● **TASK PROMPT**
For each line of the data below that holds "worn", copy the line.

● **AVAILABLE DATA**
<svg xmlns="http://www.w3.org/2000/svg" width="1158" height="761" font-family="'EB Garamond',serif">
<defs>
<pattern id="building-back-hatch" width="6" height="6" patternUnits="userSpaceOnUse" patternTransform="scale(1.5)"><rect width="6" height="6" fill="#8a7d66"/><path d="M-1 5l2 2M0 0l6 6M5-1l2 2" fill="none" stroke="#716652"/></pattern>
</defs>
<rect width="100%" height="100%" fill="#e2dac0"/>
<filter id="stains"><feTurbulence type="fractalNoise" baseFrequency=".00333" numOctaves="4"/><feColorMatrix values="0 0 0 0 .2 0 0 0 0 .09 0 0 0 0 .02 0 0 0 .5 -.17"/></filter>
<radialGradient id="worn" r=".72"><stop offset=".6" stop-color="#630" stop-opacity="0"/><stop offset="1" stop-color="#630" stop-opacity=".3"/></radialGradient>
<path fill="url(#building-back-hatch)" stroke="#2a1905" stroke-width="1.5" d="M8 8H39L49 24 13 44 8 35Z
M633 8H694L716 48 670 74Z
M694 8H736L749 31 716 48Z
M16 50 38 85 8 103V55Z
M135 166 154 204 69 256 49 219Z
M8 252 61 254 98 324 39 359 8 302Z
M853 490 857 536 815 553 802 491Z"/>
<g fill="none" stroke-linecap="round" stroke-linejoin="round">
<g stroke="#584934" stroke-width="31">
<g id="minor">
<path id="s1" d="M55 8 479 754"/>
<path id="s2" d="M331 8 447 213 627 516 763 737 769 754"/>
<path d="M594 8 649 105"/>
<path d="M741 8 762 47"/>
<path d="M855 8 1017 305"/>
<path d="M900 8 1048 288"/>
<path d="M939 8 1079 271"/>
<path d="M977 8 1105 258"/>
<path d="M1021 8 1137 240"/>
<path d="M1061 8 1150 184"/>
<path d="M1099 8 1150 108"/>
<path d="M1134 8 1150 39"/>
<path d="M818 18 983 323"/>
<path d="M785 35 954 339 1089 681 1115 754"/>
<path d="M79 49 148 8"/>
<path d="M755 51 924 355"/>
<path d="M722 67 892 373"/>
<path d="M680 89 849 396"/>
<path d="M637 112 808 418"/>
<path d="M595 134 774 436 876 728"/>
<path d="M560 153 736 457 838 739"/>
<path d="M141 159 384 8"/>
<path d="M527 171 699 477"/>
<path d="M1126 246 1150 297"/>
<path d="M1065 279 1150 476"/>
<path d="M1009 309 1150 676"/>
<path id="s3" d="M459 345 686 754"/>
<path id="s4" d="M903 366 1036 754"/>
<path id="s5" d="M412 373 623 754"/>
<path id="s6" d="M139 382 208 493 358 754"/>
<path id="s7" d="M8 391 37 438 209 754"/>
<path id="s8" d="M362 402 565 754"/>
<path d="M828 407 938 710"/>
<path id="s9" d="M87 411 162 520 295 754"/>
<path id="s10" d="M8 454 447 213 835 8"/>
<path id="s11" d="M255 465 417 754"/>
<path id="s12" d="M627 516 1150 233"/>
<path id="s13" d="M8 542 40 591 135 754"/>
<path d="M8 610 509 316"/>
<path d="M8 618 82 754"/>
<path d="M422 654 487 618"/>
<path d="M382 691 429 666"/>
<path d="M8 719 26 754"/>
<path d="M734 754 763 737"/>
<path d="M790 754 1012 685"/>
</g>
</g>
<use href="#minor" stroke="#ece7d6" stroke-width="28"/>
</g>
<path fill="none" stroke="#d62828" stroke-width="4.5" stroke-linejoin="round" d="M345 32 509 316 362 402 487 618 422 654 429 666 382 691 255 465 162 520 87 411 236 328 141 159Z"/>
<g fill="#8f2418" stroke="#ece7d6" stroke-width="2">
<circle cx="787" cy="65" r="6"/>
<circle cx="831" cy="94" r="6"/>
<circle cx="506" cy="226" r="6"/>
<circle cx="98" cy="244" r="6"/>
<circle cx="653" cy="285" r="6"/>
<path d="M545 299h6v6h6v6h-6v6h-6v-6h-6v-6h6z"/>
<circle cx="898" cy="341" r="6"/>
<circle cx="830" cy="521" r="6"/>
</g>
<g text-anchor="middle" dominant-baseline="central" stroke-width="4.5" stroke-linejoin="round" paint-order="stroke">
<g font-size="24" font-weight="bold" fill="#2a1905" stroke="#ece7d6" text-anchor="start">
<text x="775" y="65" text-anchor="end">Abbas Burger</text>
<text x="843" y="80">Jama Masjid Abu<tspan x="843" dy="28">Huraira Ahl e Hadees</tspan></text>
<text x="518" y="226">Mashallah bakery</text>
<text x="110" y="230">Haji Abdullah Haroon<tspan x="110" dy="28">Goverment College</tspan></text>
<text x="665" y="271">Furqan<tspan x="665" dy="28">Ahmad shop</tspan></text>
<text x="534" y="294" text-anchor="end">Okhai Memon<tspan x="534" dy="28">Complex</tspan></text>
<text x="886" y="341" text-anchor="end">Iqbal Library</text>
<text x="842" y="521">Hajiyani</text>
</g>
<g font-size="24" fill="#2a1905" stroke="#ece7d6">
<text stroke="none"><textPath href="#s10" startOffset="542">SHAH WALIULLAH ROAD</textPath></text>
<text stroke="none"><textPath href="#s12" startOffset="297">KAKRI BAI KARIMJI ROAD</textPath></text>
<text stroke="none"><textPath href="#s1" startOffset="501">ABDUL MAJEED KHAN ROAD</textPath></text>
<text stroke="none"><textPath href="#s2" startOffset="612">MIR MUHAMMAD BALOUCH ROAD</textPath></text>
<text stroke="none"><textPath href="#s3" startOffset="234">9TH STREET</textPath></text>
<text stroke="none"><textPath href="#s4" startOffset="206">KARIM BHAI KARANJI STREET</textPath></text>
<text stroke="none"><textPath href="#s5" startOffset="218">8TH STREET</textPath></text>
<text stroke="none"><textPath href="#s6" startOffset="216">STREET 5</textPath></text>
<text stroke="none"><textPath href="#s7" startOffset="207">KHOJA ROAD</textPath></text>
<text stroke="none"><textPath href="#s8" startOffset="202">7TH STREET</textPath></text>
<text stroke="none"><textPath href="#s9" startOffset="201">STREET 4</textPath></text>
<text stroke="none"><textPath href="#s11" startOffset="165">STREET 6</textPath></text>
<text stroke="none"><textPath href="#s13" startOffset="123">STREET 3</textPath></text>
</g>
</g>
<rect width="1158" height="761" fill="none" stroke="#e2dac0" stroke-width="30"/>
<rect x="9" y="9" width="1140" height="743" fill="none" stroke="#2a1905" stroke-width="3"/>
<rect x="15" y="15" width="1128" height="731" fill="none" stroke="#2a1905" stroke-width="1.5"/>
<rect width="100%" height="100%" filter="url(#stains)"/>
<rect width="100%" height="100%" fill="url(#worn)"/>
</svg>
---
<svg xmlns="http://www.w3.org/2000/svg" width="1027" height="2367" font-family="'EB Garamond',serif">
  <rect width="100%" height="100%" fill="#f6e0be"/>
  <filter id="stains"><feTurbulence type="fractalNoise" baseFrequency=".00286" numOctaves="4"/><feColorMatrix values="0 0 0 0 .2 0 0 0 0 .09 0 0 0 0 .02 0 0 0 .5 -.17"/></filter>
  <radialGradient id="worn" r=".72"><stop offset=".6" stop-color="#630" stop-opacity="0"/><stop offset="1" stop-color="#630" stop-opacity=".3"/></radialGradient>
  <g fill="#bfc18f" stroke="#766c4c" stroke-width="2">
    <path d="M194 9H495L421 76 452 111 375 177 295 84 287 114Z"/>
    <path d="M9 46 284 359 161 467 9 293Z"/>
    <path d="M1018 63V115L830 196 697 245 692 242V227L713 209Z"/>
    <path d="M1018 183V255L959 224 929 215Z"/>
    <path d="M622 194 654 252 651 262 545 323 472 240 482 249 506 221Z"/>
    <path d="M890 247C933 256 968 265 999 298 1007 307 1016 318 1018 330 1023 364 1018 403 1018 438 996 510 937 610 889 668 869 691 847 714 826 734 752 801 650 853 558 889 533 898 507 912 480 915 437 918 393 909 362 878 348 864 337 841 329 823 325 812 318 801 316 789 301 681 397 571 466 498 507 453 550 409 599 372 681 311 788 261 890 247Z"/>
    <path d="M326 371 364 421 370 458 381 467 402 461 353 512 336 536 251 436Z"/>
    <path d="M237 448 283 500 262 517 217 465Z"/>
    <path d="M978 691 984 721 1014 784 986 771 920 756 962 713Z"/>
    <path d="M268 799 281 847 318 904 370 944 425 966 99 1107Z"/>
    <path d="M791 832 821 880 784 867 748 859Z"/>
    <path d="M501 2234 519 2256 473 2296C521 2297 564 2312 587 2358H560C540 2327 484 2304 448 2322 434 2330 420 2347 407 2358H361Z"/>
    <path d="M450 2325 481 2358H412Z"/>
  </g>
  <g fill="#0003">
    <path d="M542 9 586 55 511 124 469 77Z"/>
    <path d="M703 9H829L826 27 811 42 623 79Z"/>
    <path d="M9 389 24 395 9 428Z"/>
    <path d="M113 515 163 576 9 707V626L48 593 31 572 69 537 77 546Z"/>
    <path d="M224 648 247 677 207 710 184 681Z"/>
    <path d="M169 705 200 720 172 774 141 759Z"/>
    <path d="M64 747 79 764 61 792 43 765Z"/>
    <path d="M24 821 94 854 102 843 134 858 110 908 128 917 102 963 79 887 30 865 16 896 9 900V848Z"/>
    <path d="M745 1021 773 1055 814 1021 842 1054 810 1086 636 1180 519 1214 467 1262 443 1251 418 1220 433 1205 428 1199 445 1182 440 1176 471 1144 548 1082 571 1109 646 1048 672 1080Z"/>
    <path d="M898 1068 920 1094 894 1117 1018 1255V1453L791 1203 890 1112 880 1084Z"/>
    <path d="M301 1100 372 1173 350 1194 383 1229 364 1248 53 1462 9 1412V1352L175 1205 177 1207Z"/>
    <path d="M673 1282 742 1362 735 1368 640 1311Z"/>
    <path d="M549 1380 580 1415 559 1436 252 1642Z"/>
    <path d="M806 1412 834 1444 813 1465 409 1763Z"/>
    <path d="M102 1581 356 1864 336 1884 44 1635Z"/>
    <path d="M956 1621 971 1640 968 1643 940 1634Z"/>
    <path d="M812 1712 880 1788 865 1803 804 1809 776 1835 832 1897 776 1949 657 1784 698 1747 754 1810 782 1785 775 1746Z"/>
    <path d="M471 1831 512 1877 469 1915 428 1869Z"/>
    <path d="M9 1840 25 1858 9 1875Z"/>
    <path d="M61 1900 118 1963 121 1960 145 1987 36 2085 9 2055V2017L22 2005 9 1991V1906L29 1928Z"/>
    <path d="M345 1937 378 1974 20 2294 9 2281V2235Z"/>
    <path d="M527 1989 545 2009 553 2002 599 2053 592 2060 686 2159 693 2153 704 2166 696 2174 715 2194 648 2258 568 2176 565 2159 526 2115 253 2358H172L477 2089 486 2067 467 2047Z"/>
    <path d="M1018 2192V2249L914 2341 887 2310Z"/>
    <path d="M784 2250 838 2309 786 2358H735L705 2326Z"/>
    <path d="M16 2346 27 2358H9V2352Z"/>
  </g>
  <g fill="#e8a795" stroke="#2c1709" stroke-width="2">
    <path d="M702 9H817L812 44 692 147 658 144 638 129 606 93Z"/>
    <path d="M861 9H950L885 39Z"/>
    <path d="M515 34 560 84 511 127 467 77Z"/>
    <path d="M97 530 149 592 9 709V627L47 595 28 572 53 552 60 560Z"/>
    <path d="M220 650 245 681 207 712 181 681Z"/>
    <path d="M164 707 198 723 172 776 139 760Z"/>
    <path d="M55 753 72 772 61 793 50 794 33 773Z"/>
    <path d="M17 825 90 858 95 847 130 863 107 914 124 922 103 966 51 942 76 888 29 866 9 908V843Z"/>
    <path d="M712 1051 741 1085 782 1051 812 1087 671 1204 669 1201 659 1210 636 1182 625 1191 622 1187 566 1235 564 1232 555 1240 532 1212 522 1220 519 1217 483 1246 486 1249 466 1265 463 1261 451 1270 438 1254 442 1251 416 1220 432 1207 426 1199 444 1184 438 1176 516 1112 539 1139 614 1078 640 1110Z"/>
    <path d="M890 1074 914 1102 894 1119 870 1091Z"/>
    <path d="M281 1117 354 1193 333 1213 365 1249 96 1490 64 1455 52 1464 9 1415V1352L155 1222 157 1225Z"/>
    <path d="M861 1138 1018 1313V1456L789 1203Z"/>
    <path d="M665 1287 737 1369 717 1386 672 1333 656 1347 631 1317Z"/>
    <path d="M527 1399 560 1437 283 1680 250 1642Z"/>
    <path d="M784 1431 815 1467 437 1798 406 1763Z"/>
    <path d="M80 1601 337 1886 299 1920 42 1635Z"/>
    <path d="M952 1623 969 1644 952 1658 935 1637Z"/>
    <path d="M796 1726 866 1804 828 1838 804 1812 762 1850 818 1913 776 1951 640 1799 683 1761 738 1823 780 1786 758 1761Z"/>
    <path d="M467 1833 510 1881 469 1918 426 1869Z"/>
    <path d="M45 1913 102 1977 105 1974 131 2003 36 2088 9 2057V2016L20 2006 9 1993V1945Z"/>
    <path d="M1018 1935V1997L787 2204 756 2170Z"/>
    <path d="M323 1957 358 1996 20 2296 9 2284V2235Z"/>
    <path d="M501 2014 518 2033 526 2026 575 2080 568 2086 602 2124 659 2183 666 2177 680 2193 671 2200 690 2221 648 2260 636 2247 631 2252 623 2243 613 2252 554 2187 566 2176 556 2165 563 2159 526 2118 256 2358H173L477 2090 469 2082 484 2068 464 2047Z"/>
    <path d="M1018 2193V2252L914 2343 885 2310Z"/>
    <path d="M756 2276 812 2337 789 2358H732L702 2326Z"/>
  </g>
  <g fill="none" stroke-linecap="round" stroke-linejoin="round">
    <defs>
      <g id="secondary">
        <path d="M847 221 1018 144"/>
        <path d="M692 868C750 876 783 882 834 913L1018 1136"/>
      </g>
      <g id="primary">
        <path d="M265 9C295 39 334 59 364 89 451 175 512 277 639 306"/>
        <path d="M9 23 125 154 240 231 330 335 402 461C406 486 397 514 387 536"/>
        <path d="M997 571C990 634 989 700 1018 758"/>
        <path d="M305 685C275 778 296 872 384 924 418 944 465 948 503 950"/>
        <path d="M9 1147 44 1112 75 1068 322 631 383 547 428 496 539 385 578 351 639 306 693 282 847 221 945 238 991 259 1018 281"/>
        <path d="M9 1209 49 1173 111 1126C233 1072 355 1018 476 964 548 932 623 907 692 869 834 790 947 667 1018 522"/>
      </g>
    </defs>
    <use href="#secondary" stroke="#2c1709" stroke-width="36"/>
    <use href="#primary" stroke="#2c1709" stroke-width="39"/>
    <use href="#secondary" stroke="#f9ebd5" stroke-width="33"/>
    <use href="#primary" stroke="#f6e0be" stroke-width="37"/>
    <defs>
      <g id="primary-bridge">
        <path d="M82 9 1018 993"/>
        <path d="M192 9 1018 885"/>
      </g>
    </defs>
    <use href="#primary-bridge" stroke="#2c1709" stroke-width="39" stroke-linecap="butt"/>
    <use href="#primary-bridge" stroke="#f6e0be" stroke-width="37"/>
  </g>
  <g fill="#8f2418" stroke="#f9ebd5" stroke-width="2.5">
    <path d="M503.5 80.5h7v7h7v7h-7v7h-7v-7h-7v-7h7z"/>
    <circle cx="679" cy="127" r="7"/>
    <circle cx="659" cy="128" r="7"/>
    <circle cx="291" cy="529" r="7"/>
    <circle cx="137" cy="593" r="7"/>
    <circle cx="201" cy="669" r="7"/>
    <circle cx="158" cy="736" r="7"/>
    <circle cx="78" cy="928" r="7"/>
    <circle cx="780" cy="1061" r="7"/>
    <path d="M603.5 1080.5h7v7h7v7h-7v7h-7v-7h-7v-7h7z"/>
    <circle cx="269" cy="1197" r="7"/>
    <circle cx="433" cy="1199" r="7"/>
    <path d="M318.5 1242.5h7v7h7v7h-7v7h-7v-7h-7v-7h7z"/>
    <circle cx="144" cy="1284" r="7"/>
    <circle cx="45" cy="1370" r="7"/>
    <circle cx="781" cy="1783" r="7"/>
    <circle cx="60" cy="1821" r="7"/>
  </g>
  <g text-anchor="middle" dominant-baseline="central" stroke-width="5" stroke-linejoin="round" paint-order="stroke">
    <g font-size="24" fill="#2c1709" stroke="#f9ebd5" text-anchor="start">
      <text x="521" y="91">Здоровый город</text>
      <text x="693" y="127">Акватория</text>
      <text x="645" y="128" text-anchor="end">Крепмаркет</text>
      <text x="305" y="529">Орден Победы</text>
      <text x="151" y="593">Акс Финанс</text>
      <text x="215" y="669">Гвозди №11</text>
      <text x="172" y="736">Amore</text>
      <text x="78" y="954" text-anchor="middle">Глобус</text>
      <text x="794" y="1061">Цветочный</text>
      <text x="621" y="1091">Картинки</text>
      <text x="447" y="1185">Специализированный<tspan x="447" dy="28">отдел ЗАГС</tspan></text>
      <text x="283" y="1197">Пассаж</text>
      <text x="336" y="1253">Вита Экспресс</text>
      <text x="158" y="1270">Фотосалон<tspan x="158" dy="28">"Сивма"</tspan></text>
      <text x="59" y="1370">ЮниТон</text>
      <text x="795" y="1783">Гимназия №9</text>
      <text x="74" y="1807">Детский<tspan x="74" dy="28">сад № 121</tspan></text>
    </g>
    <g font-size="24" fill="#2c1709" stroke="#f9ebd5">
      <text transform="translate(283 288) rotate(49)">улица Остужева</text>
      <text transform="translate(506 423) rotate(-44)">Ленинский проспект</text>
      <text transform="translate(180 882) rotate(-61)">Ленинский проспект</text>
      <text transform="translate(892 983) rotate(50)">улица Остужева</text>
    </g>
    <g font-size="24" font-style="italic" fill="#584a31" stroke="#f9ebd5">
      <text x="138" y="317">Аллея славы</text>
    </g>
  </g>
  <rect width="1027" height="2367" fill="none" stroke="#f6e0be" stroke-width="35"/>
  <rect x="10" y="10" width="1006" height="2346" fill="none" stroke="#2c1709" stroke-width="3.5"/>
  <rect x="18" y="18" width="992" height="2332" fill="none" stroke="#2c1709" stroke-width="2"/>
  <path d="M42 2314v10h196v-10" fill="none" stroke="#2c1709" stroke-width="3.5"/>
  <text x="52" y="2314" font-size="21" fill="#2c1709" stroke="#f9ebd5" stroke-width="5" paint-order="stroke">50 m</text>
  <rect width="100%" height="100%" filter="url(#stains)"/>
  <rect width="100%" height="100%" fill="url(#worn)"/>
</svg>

● **ANSWER TO THIS PROBLEM**
<radialGradient id="worn" r=".72"><stop offset=".6" stop-color="#630" stop-opacity="0"/><stop offset="1" stop-color="#630" stop-opacity=".3"/></radialGradient>
<rect width="100%" height="100%" fill="url(#worn)"/>
  <radialGradient id="worn" r=".72"><stop offset=".6" stop-color="#630" stop-opacity="0"/><stop offset="1" stop-color="#630" stop-opacity=".3"/></radialGradient>
  <rect width="100%" height="100%" fill="url(#worn)"/>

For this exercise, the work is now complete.